*Work to complete*. Transcribe the full listing exactly, and drop every picture.

*Task material*.

═══

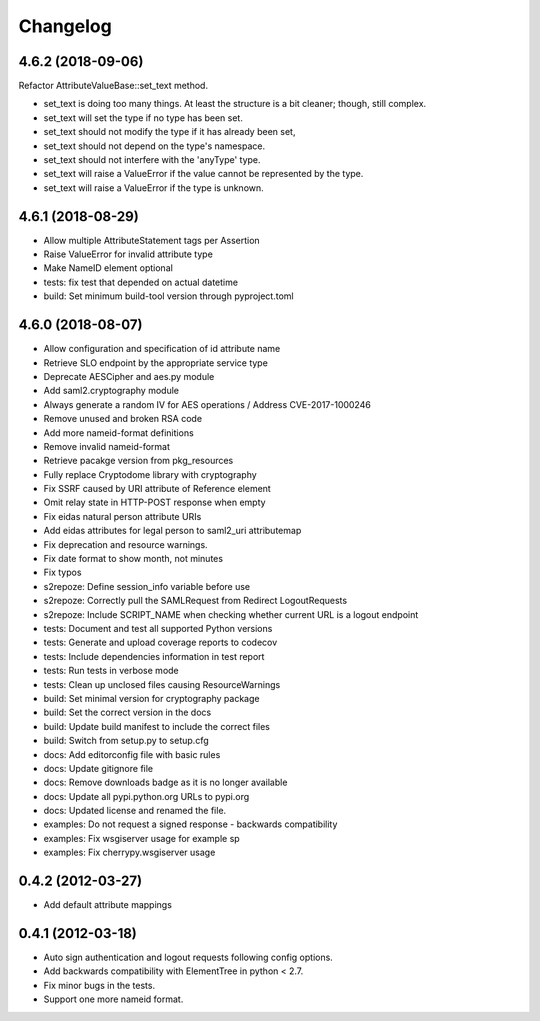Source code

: Changelog
=========

4.6.2 (2018-09-06)
------------------

Refactor AttributeValueBase::set_text method.

- set_text is doing too many things. At least the structure is a bit cleaner;
  though, still complex.
- set_text will set the type if no type has been set.
- set_text should not modify the type if it has already been set,
- set_text should not depend on the type's namespace.
- set_text should not interfere with the 'anyType' type.
- set_text will raise a ValueError if the value cannot be represented by the
  type.
- set_text will raise a ValueError if the type is unknown.

4.6.1 (2018-08-29)
------------------

- Allow multiple AttributeStatement tags per Assertion
- Raise ValueError for invalid attribute type
- Make NameID element optional
- tests: fix test that depended on actual datetime
- build: Set minimum build-tool version through pyproject.toml

4.6.0 (2018-08-07)
------------------

- Allow configuration and specification of id attribute name
- Retrieve SLO endpoint by the appropriate service type
- Deprecate AESCipher and aes.py module
- Add saml2.cryptography module
- Always generate a random IV for AES operations / Address CVE-2017-1000246
- Remove unused and broken RSA code
- Add more nameid-format definitions
- Remove invalid nameid-format
- Retrieve pacakge version from pkg_resources
- Fully replace Cryptodome library with cryptography
- Fix SSRF caused by URI attribute of Reference element
- Omit relay state in HTTP-POST response when empty
- Fix eidas natural person attribute URIs
- Add eidas attributes for legal person to saml2_uri attributemap
- Fix deprecation and resource warnings.
- Fix date format to show month, not minutes
- Fix typos
- s2repoze: Define session_info variable before use
- s2repoze: Correctly pull the SAMLRequest from Redirect LogoutRequests
- s2repoze: Include SCRIPT_NAME when checking whether current URL is a logout endpoint
- tests: Document and test all supported Python versions
- tests: Generate and upload coverage reports to codecov
- tests: Include dependencies information in test report
- tests: Run tests in verbose mode
- tests: Clean up unclosed files causing ResourceWarnings
- build: Set minimal version for cryptography package
- build: Set the correct version in the docs
- build: Update build manifest to include the correct files
- build: Switch from setup.py to setup.cfg
- docs: Add editorconfig file with basic rules
- docs: Update gitignore file
- docs: Remove downloads badge as it is no longer available
- docs: Update all pypi.python.org URLs to pypi.org
- docs: Updated license and renamed the file.
- examples: Do not request a signed response - backwards compatibility
- examples: Fix wsgiserver usage for example sp
- examples: Fix cherrypy.wsgiserver usage

0.4.2 (2012-03-27)
------------------
- Add default attribute mappings

0.4.1 (2012-03-18)
------------------
- Auto sign authentication and logout requests following config options.
- Add backwards compatibility with ElementTree in python < 2.7.
- Fix minor bugs in the tests.
- Support one more nameid format.
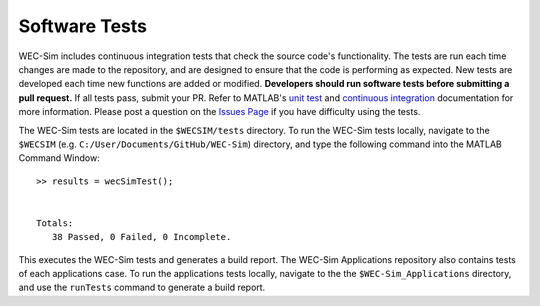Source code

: .. _dev-software-tests:

Software Tests
===============

WEC-Sim includes continuous integration tests that check the source code's 
functionality. The tests are run each time changes are made to the repository, 
and are designed to ensure that the code is performing as expected. New tests 
are developed each time new functions are added or modified. **Developers 
should run software tests before submitting a pull request.** If all tests 
pass, submit your PR. Refer to MATLAB's `unit test 
<https://www.mathworks.com/help/matlab/matlab-unit-test-framework.html?s_tid=CRUX_lftnav>`_ 
and `continuous integration <https://www.mathworks.com/help/matlab/matlab_prog/continuous-integration-with-matlab-on-ci-platforms.html>`_ 
documentation for more information. Please post a question on the `Issues Page 
<https://github.com/WEC-Sim/WEC-Sim/issues>`_ if you have difficulty using the 
tests. 

The WEC-Sim tests are located in the ``$WECSIM/tests`` directory. To run the 
WEC-Sim tests locally, navigate to the ``$WECSIM`` (e.g. 
``C:/User/Documents/GitHub/WEC-Sim``) directory, and type the following command 
into the MATLAB Command Window:: 

	>> results = wecSimTest();
	
	
	Totals:
	   38 Passed, 0 Failed, 0 Incomplete.
	   

This executes the WEC-Sim tests and generates a build report. The WEC-Sim Applications 
repository also contains tests of each applications case. To run the applications 
tests locally, navigate to the the ``$WEC-Sim_Applications`` directory, and use the 
``runTests`` command to generate a build report.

═══

*Your response*.
Source code

: Changelog
=========

4.6.2 (2018-09-06)
------------------

Refactor AttributeValueBase::set_text method.

- set_text is doing too many things. At least the structure is a bit cleaner;
  though, still complex.
- set_text will set the type if no type has been set.
- set_text should not modify the type if it has already been set,
- set_text should not depend on the type's namespace.
- set_text should not interfere with the 'anyType' type.
- set_text will raise a ValueError if the value cannot be represented by the
  type.
- set_text will raise a ValueError if the type is unknown.

4.6.1 (2018-08-29)
------------------

- Allow multiple AttributeStatement tags per Assertion
- Raise ValueError for invalid attribute type
- Make NameID element optional
- tests: fix test that depended on actual datetime
- build: Set minimum build-tool version through pyproject.toml

4.6.0 (2018-08-07)
------------------

- Allow configuration and specification of id attribute name
- Retrieve SLO endpoint by the appropriate service type
- Deprecate AESCipher and aes.py module
- Add saml2.cryptography module
- Always generate a random IV for AES operations / Address CVE-2017-1000246
- Remove unused and broken RSA code
- Add more nameid-format definitions
- Remove invalid nameid-format
- Retrieve pacakge version from pkg_resources
- Fully replace Cryptodome library with cryptography
- Fix SSRF caused by URI attribute of Reference element
- Omit relay state in HTTP-POST response when empty
- Fix eidas natural person attribute URIs
- Add eidas attributes for legal person to saml2_uri attributemap
- Fix deprecation and resource warnings.
- Fix date format to show month, not minutes
- Fix typos
- s2repoze: Define session_info variable before use
- s2repoze: Correctly pull the SAMLRequest from Redirect LogoutRequests
- s2repoze: Include SCRIPT_NAME when checking whether current URL is a logout endpoint
- tests: Document and test all supported Python versions
- tests: Generate and upload coverage reports to codecov
- tests: Include dependencies information in test report
- tests: Run tests in verbose mode
- tests: Clean up unclosed files causing ResourceWarnings
- build: Set minimal version for cryptography package
- build: Set the correct version in the docs
- build: Update build manifest to include the correct files
- build: Switch from setup.py to setup.cfg
- docs: Add editorconfig file with basic rules
- docs: Update gitignore file
- docs: Remove downloads badge as it is no longer available
- docs: Update all pypi.python.org URLs to pypi.org
- docs: Updated license and renamed the file.
- examples: Do not request a signed response - backwards compatibility
- examples: Fix wsgiserver usage for example sp
- examples: Fix cherrypy.wsgiserver usage

0.4.2 (2012-03-27)
------------------
- Add default attribute mappings

0.4.1 (2012-03-18)
------------------
- Auto sign authentication and logout requests following config options.
- Add backwards compatibility with ElementTree in python < 2.7.
- Fix minor bugs in the tests.
- Support one more nameid format.
Source code

: .. _dev-software-tests:

Software Tests
===============

WEC-Sim includes continuous integration tests that check the source code's 
functionality. The tests are run each time changes are made to the repository, 
and are designed to ensure that the code is performing as expected. New tests 
are developed each time new functions are added or modified. **Developers 
should run software tests before submitting a pull request.** If all tests 
pass, submit your PR. Refer to MATLAB's `unit test 
<https://www.mathworks.com/help/matlab/matlab-unit-test-framework.html?s_tid=CRUX_lftnav>`_ 
and `continuous integration <https://www.mathworks.com/help/matlab/matlab_prog/continuous-integration-with-matlab-on-ci-platforms.html>`_ 
documentation for more information. Please post a question on the `Issues Page 
<https://github.com/WEC-Sim/WEC-Sim/issues>`_ if you have difficulty using the 
tests. 

The WEC-Sim tests are located in the ``$WECSIM/tests`` directory. To run the 
WEC-Sim tests locally, navigate to the ``$WECSIM`` (e.g. 
``C:/User/Documents/GitHub/WEC-Sim``) directory, and type the following command 
into the MATLAB Command Window:: 

	>> results = wecSimTest();
	
	
	Totals:
	   38 Passed, 0 Failed, 0 Incomplete.
	   

This executes the WEC-Sim tests and generates a build report. The WEC-Sim Applications 
repository also contains tests of each applications case. To run the applications 
tests locally, navigate to the the ``$WEC-Sim_Applications`` directory, and use the 
``runTests`` command to generate a build report.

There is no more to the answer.